You can then specify the name and language (Python, R, SQL, and Scala) of your notebook. Note that you can also change the language later by using the magic commands.
To create a new notebook in any folder (for example, in the Shared folder), follow these steps:
- On the left sidebar, click the Workspace icon.
- Right-click on the name of the folder where you want to create the notebook and select Create ➤ Notebook. Databricks will open a new, blank notebook in the selected folder.
- Enter the name of your notebook, and select the language and the cluster for your notebook.
2) Opening an existing notebook
You can open an existing notebook by clicking on the notebook name on the left sidebar. You can also hover over the notebook name to see the notebook path, which is the location of the notebook in the workspace or the repos.
3) Deleting a notebook
You can delete a notebook by following these steps:
- On the left sidebar, click the Workspace icon.
- Right-click on the name of the notebook that you want to delete, and select Move to Trash. Databricks will ask you to confirm your action.
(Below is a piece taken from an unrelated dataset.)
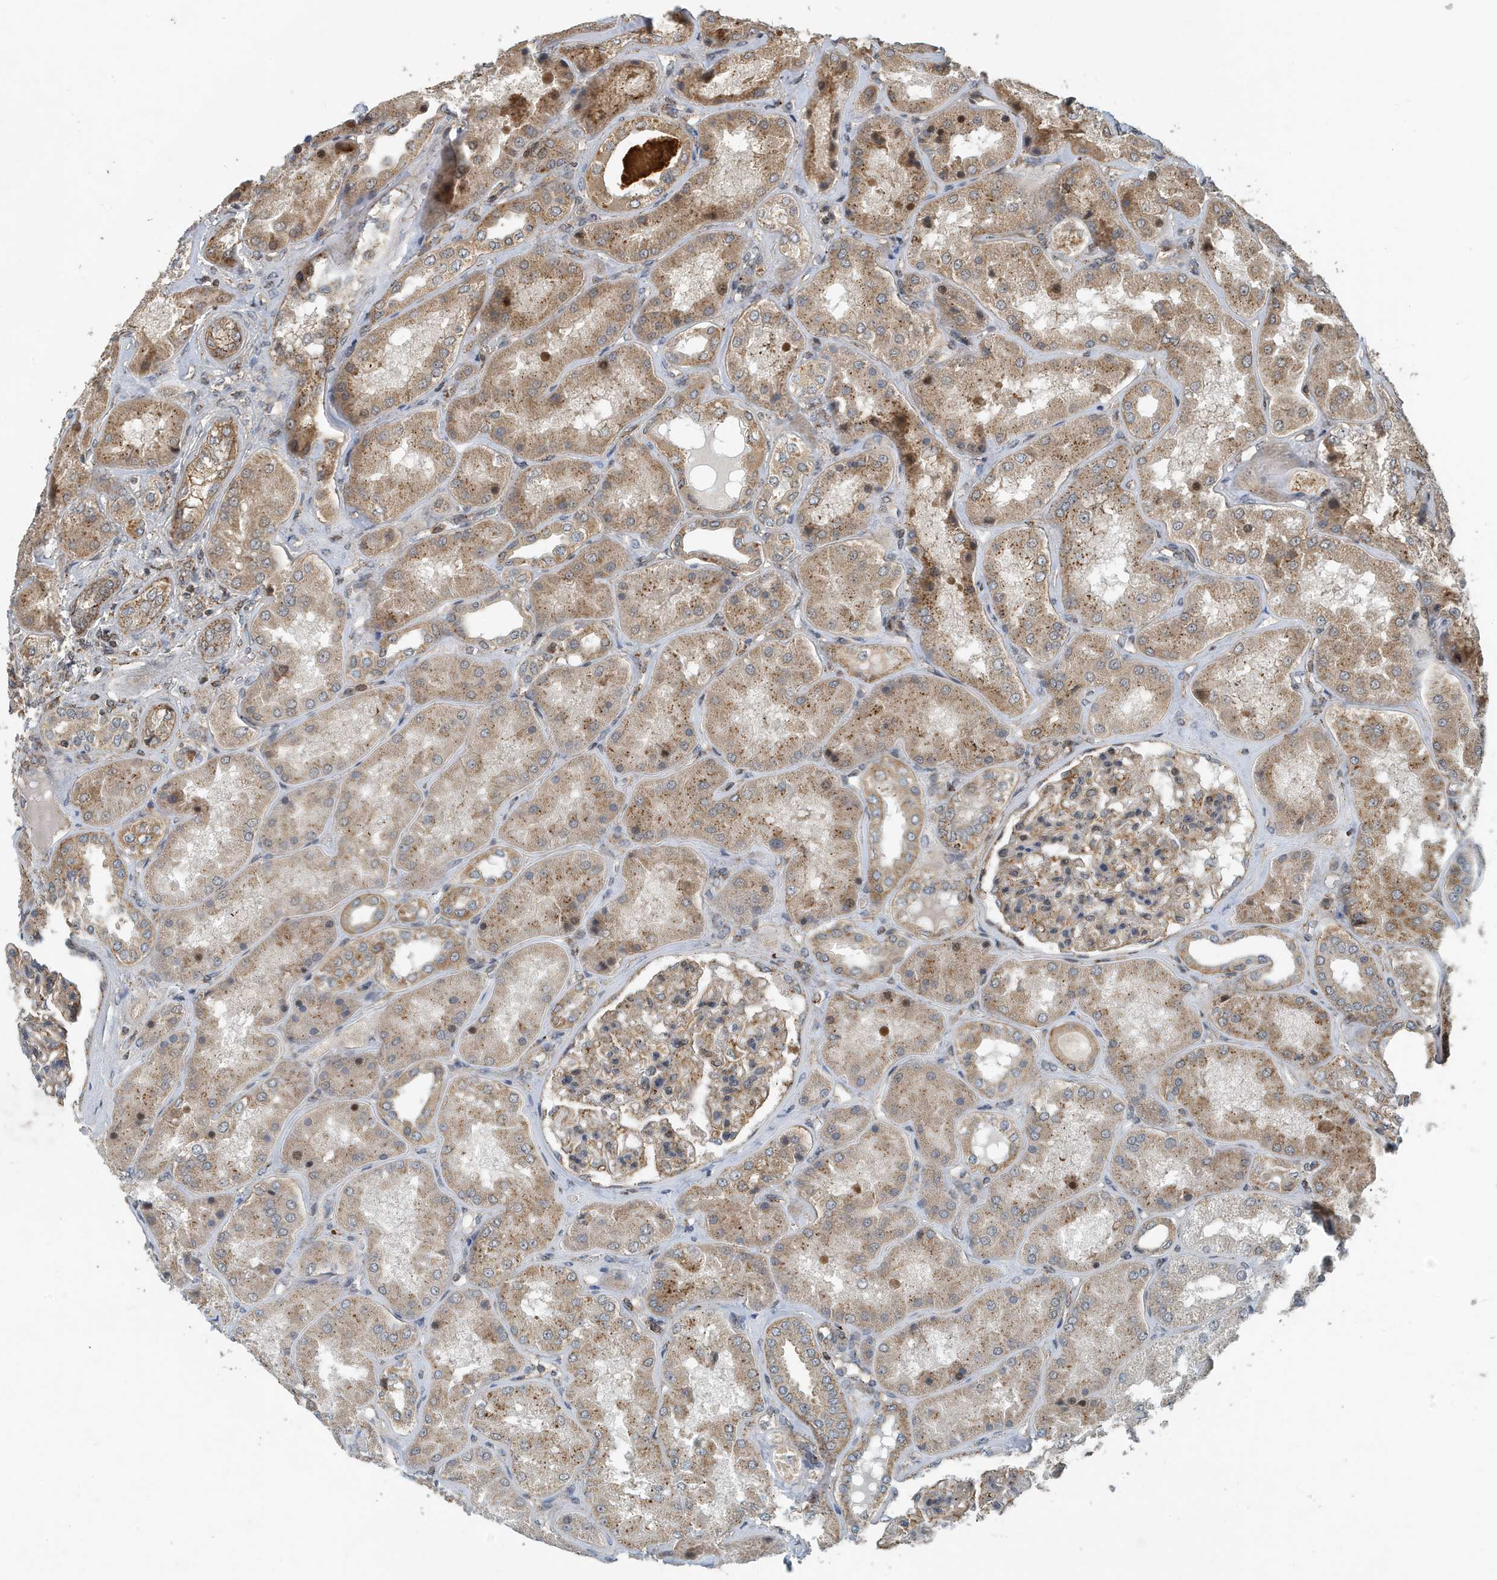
{"staining": {"intensity": "moderate", "quantity": ">75%", "location": "cytoplasmic/membranous"}, "tissue": "kidney", "cell_type": "Cells in glomeruli", "image_type": "normal", "snomed": [{"axis": "morphology", "description": "Normal tissue, NOS"}, {"axis": "topography", "description": "Kidney"}], "caption": "Immunohistochemical staining of benign kidney exhibits moderate cytoplasmic/membranous protein expression in about >75% of cells in glomeruli. (DAB = brown stain, brightfield microscopy at high magnification).", "gene": "KIF15", "patient": {"sex": "female", "age": 56}}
- Click “Confirm and move to Trash” to remove the notebook from the workspace or the repos. Databricks will move the notebook to the Trash.
- To restore or permanently delete the notebook from the trash, go to the Trash page in the Databricks workspace and select the appropriate option. You can either permanently delete it, restore it, or empty the trash.
4) Copying the notebook path or URL
You can copy the notebook path or URL without opening the notebook. To do so, right-click the notebook and select Copy Path or Copy URL from the menu.
5) Renaming Databricks notebook
You can rename a notebook by following these steps:
- Open the notebook that you want to rename.
- Click on the notebook name located at the top left corner of the notebook, and enter the new name of the notebook.
- You can also click on File ➤ Rename and enter the new name of the notebook.
6) Controlling access to a notebook
If your Databricks account has the Premium plan or above, you can use workspace access control to control who has access to a notebook. You can assign different roles and permissions to different users or groups, such as view, edit, run, or manage.
7) Configuring editor settings
You can configure the editor settings of your notebook to customize various aspects of your notebook editor, such as the font size, the line numbers, the word wrap, the auto-completion, the auto-indentation, the syntax highlighting, the code formatting, the bracket matching, the whitespace visibility—and more.
To configure the editor settings of your notebook, follow these steps:
- Click on your username located at the top right corner of the notebook, and select User Settings from the drop-down menu.
- On the Settings sidebar, select Developer.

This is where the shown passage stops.